On 05/05/2015 04:13 AM, Yujian Peng wrote:
Emmanuel Florac <eflorac@...> writes:
Le Mon, 4 May 2015 07:00:32 +0000 (UTC)
Yujian Peng <pengyujian5201314 <at> 126.com> Ãcrivait:
I'm encountering a data disaster. I have a ceph cluster with 145 osd.
The data center had a power problem yesterday, and all of the ceph
nodes were down. But now I find that 6 disks(xfs) in 4 nodes have
data corruption. Some disks are unable to mount, and some disks have
IO errors in syslog. mount: Structure needs cleaning
xfs_log_forece: error 5 returned
I tried to repair one with xfs_repair -L /dev/sdx1, but the ceph-osd
reported a leveldb error:
Error initializing leveldb: Corruption: checksum mismatch
I cannot start the 6 osds and 22 pgs is down.

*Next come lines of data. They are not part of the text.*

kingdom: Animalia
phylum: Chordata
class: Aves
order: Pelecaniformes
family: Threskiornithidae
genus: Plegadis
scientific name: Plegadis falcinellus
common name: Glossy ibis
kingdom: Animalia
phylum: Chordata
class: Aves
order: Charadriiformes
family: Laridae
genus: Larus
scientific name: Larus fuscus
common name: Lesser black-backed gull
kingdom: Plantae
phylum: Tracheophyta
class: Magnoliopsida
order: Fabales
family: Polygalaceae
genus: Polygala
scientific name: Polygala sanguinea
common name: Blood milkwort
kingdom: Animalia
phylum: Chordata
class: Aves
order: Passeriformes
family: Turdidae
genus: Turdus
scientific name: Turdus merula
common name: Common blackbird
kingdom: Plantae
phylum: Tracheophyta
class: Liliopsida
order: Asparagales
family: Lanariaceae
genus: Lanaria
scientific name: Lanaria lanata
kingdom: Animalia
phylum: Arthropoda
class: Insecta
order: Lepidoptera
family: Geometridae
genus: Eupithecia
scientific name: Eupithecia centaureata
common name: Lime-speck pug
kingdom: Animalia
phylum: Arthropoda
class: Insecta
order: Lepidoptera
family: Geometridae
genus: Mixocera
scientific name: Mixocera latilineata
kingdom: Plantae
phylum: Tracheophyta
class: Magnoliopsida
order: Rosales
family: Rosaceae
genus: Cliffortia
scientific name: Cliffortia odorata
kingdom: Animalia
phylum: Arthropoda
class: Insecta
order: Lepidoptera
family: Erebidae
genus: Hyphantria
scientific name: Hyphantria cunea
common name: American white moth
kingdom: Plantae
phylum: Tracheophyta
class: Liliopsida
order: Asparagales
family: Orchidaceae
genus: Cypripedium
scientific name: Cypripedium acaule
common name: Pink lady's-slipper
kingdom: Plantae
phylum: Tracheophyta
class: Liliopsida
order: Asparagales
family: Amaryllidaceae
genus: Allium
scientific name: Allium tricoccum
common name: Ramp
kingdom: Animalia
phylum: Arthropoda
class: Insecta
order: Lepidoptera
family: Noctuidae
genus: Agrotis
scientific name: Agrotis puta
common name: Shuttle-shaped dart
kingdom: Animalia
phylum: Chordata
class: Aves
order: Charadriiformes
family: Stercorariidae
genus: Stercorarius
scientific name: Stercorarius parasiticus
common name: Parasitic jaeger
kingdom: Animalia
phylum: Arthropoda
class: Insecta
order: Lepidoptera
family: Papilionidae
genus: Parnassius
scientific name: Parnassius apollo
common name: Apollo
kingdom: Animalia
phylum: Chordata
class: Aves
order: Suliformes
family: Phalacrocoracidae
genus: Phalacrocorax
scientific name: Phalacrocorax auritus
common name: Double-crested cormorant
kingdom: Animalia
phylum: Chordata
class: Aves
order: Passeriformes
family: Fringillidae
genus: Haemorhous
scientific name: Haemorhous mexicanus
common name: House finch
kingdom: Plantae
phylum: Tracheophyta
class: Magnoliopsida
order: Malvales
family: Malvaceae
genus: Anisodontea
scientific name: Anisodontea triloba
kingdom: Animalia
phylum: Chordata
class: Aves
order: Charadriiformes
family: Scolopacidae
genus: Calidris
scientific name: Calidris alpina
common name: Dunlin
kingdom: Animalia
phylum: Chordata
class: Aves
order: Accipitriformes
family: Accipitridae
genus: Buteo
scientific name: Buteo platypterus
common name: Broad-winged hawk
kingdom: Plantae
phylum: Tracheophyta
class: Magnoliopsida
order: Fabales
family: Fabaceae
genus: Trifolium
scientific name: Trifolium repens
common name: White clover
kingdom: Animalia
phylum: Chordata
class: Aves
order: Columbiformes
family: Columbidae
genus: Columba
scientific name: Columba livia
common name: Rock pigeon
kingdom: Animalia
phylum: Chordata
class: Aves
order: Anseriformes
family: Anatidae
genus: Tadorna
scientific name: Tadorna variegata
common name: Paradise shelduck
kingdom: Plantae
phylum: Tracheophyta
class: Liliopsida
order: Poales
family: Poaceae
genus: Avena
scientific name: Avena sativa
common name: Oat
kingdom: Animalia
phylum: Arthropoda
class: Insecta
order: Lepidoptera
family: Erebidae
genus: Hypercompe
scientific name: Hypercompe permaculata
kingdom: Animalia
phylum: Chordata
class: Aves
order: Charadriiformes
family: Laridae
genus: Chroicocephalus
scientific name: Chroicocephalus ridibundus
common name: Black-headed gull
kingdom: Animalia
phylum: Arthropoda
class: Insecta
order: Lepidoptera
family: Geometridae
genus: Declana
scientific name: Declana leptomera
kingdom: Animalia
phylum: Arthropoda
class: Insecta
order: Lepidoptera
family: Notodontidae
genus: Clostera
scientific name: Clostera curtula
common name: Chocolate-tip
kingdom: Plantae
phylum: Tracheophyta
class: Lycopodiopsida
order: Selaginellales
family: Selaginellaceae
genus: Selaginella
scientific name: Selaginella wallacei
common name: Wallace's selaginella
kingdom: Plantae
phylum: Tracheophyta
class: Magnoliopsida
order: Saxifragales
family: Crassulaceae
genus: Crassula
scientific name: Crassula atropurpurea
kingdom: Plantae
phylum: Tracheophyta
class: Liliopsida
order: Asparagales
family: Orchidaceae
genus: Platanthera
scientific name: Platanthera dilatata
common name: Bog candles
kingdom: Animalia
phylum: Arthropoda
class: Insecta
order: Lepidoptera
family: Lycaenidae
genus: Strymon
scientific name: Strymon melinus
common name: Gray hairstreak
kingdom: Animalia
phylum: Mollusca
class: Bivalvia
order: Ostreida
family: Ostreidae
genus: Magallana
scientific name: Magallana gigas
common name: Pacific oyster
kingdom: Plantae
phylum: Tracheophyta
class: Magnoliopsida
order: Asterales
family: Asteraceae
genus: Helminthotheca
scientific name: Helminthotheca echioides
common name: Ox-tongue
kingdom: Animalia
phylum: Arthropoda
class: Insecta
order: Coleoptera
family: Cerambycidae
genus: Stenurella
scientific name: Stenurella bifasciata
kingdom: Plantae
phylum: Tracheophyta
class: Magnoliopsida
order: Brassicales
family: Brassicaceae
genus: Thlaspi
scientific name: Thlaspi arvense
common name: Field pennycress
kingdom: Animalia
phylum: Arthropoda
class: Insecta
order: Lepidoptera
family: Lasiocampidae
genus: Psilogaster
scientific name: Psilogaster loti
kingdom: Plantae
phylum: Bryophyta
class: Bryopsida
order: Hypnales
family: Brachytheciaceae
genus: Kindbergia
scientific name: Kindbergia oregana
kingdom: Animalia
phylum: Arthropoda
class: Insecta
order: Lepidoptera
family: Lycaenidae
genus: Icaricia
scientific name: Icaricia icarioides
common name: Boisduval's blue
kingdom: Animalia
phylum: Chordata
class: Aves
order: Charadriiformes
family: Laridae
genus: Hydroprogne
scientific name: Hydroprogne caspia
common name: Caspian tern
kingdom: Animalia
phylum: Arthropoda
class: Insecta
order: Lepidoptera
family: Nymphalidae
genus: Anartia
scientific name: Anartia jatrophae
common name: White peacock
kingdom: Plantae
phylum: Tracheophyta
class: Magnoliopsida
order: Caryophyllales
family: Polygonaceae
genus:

This is really a tragedy for me. Can you give me some idea to
recovery the xfs? Thanks very much!
For XFS problems, ask the XFS ML: xfs <at> oss.sgi.com
You didn't give enough details, by far. What version of kernel and
distro are you running? If there were errors, please post extensive
logs. If you have IO errors on some disks, you probably MUST replace
them before going any further.
Why did you run xfs_repair -L ? Did you try xfs_repair without options
first? Were you running the very very latest version of xfs_repair
The OS is ubuntu 12.04.5 with kernel 3.13.0
Linux ceph19 3.13.0-32-generic #57~precise1-Ubuntu SMP Tue Jul 15 03:51:20
UTC 2014 x86_64 x86_64 x86_64 GNU/Linux
Ubuntu 12.04.5 LTS \n \l
xfs_repair version 3.1.7
I've tried xfs_repair without options, but it showed me some errors, so I
used the -L option.
Thanks for your reply!
Responding quickly to a couple of things:
* xfs_repair -L wipes out the XFS log, not normally a good thing to do
* replacing disks with IO errors is not a great idea if you still need that
data. You might want to copy the data from that disk to a new disk (same or
greater size) and then try to repair that new disk. A lot depends on the type
of IO error you see - you might have cable issues, HBA issues, or fairly normal
read issues (which are not worth replacing a disk for).
You should work with your vendor's support team if you have a support contract
or post the the XFS devel list (copied above) for help.